Task prompt = Check every line of the material below, and show those that contain "click".

Data below =

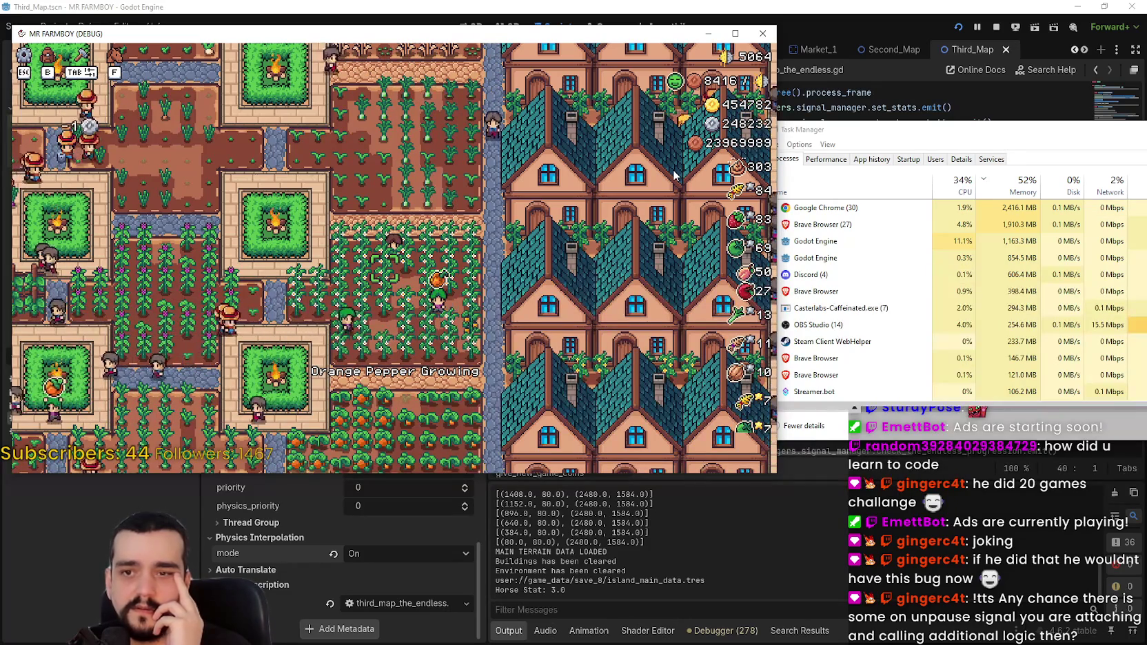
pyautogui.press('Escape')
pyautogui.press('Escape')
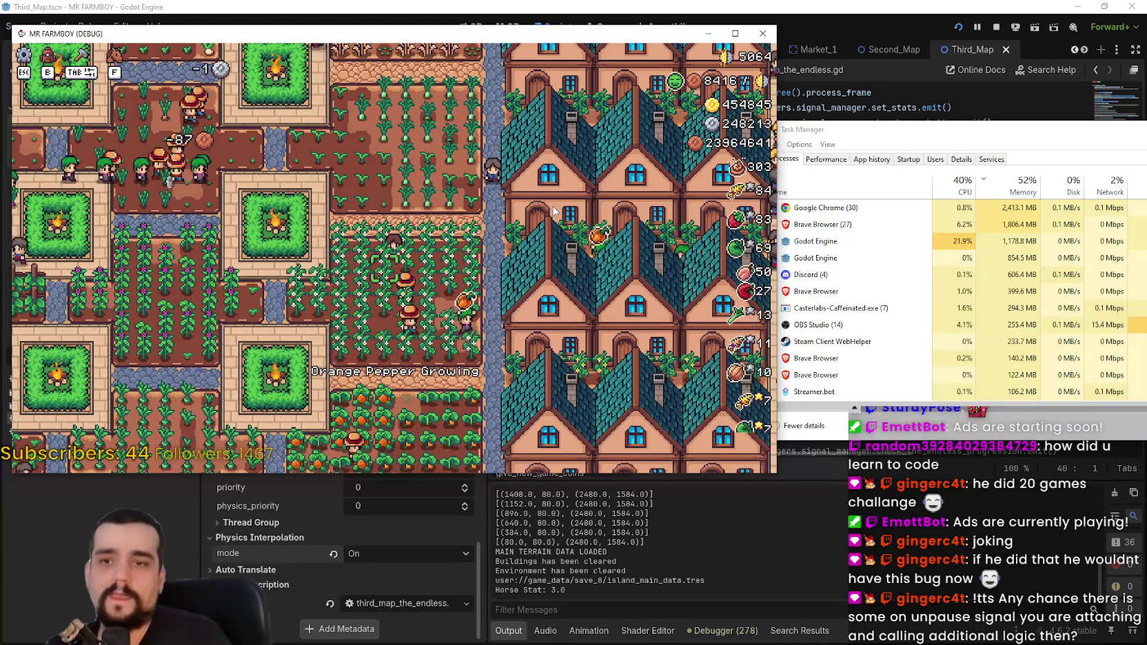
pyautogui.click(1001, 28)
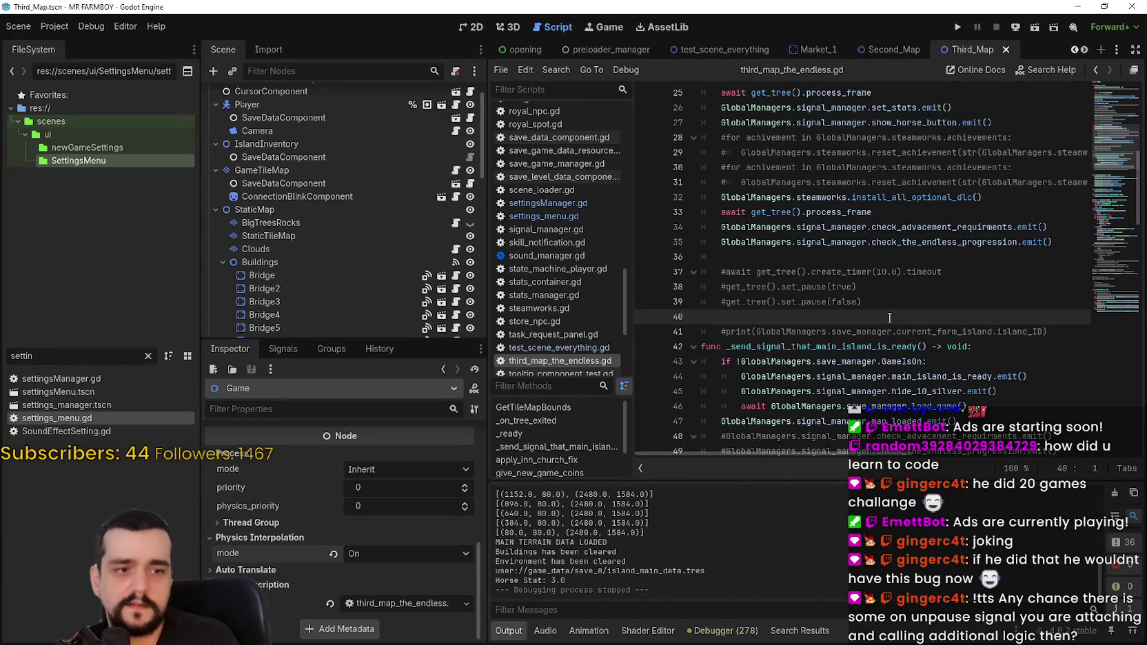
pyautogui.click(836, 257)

Solution for this exercise =
pyautogui.click(1001, 28)
pyautogui.click(836, 257)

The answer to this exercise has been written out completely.